Postby jkpolk » Sat Jul 16, 2016 8:08 pm

plurilingue wrote:
I agreed with some of your earlier points but this is really dumb. This isn't about micro-distinctions between top schools that are largely interchangeable. This is about getting a law degree from a highly respected national program with a massive alumni base in prominent positions throughout the legal world--which you get at CLS, HLS, YLS, other T14s--and a local school with a relatively minor footprint in the legal world and little value add besides bar eligibility and your first job. comparing a decision like this to a decision between top programs as 0Ls makes us seem silly


This was in response to two inane comments preceding mine about the perceived dollar value associated with a top law school degree. My point was simply that the relative value of each degree is a highly subjective matter. However, objectively, the data indicates that my view is by far the more common one amongst strong admits to top programs.

I still think an argument could be made the biggest overall gap within the T14 is between H and C. It's not one I stand by, but I have heard it enough times that I don't think it's wrong.

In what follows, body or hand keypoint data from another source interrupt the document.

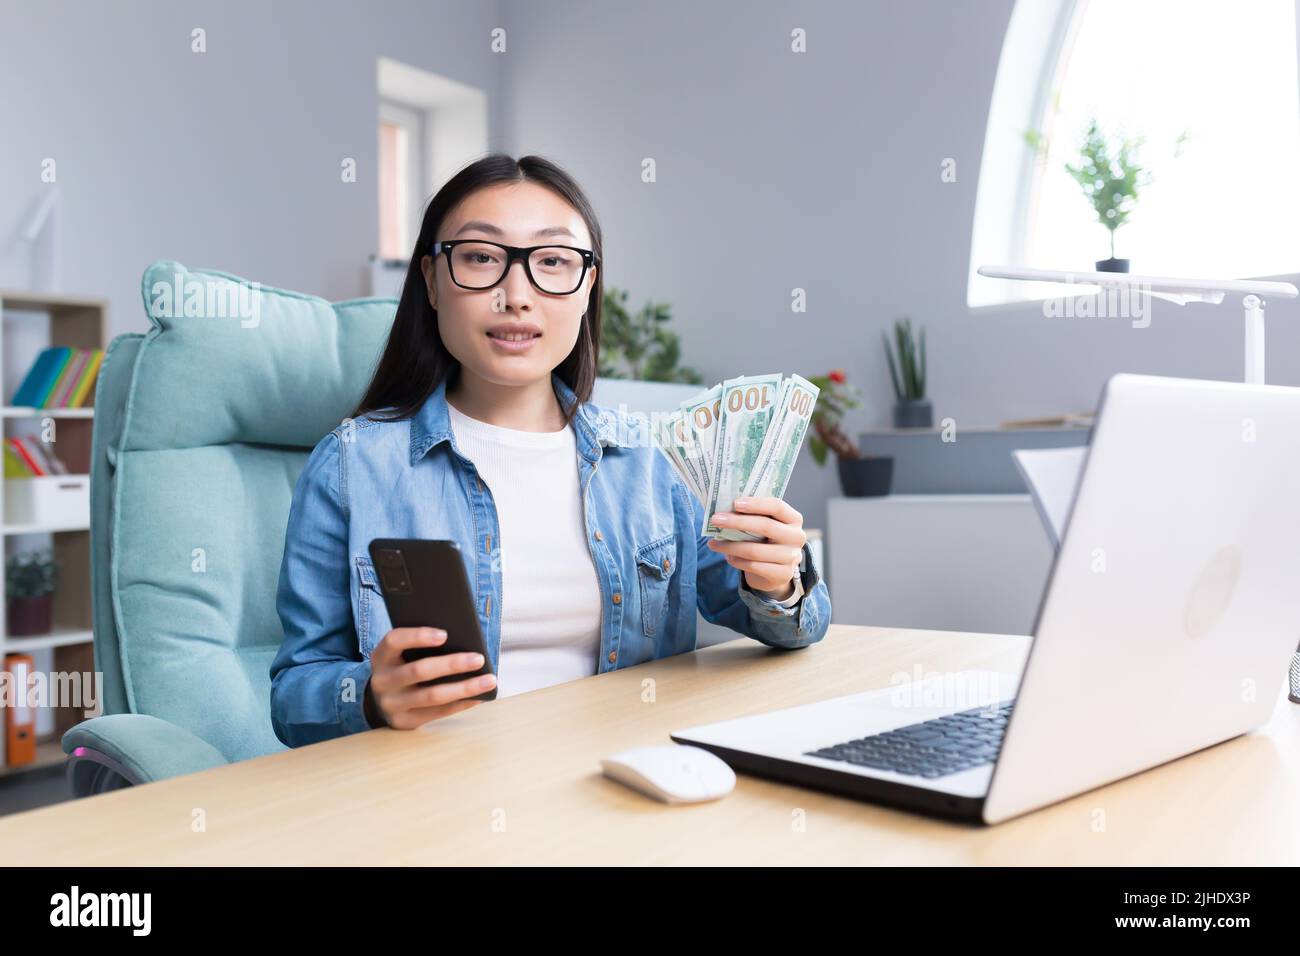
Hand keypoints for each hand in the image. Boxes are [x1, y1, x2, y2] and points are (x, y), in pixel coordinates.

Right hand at [366, 626, 496, 729]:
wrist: (380, 700)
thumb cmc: (402, 665)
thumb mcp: (401, 652)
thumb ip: (420, 644)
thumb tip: (463, 638)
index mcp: (381, 656)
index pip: (394, 640)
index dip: (418, 636)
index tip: (445, 634)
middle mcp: (383, 680)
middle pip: (419, 671)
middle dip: (452, 664)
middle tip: (478, 659)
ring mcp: (392, 704)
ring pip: (432, 696)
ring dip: (464, 688)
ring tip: (489, 680)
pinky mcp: (404, 722)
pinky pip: (438, 713)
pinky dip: (461, 704)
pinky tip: (479, 696)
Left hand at [706, 496, 805, 599]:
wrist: (775, 572)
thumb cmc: (766, 541)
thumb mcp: (764, 526)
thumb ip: (752, 516)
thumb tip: (724, 510)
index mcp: (793, 519)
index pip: (777, 506)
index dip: (756, 504)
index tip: (735, 503)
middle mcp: (797, 537)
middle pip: (766, 526)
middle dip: (737, 522)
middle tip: (716, 520)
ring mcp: (791, 557)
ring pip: (755, 550)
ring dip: (730, 546)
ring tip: (713, 543)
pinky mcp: (782, 574)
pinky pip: (753, 566)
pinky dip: (736, 561)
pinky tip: (727, 556)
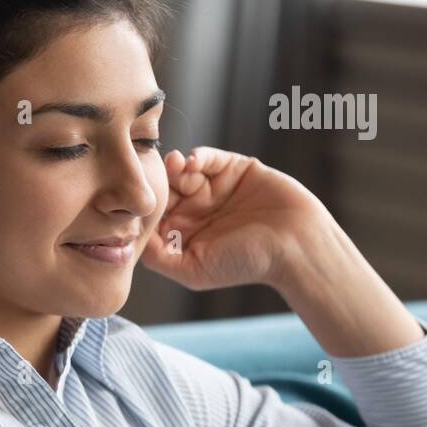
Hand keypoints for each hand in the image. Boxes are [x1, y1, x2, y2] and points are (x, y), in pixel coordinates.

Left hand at [141, 146, 331, 290]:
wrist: (295, 244)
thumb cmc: (246, 263)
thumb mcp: (193, 270)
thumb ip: (159, 257)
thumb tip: (131, 240)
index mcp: (184, 233)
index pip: (154, 215)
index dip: (144, 207)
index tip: (136, 200)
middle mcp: (196, 210)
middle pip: (165, 190)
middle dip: (158, 182)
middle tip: (153, 176)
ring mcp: (215, 188)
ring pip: (182, 172)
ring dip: (174, 167)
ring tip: (175, 167)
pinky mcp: (234, 169)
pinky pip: (207, 157)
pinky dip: (197, 156)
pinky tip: (191, 162)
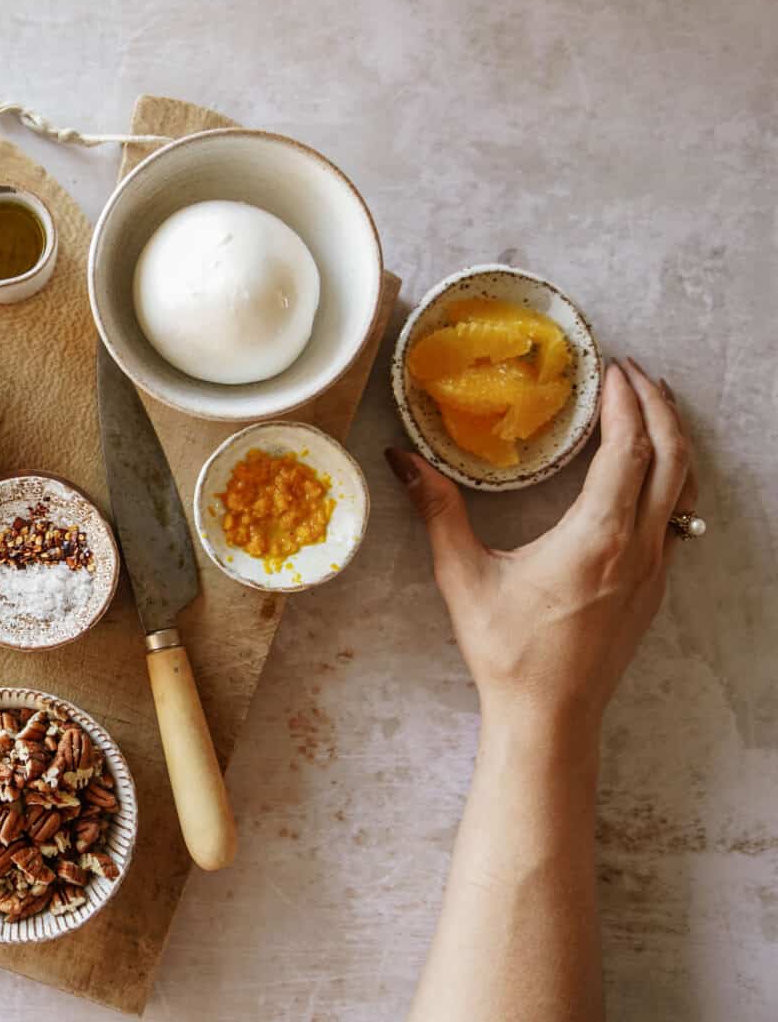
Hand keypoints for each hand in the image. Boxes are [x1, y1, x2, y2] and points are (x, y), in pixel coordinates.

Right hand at [387, 359, 695, 738]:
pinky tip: (647, 475)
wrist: (549, 715)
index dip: (625, 403)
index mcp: (598, 537)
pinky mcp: (655, 588)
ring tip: (649, 409)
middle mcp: (639, 548)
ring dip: (671, 441)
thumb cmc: (507, 651)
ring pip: (683, 488)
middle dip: (658, 408)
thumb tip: (403, 459)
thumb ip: (437, 510)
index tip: (612, 371)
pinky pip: (676, 518)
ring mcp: (654, 570)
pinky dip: (670, 479)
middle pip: (672, 458)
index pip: (628, 450)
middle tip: (633, 375)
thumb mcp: (463, 576)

And practicing attorneys at "prestigious" law firms with "elite" degrees are telling you that "strong admits to top programs" are idiots. Law school is a means to an end. This dude has accomplished the end. He wants big law, he's going to get big law. Why fuck with that? In concrete terms, what will this person gain from Columbia? If he's a bag of shit at his job, in 5 years he'll be fucked either way. If he's a stud, he'll have options either way. Why pay the money?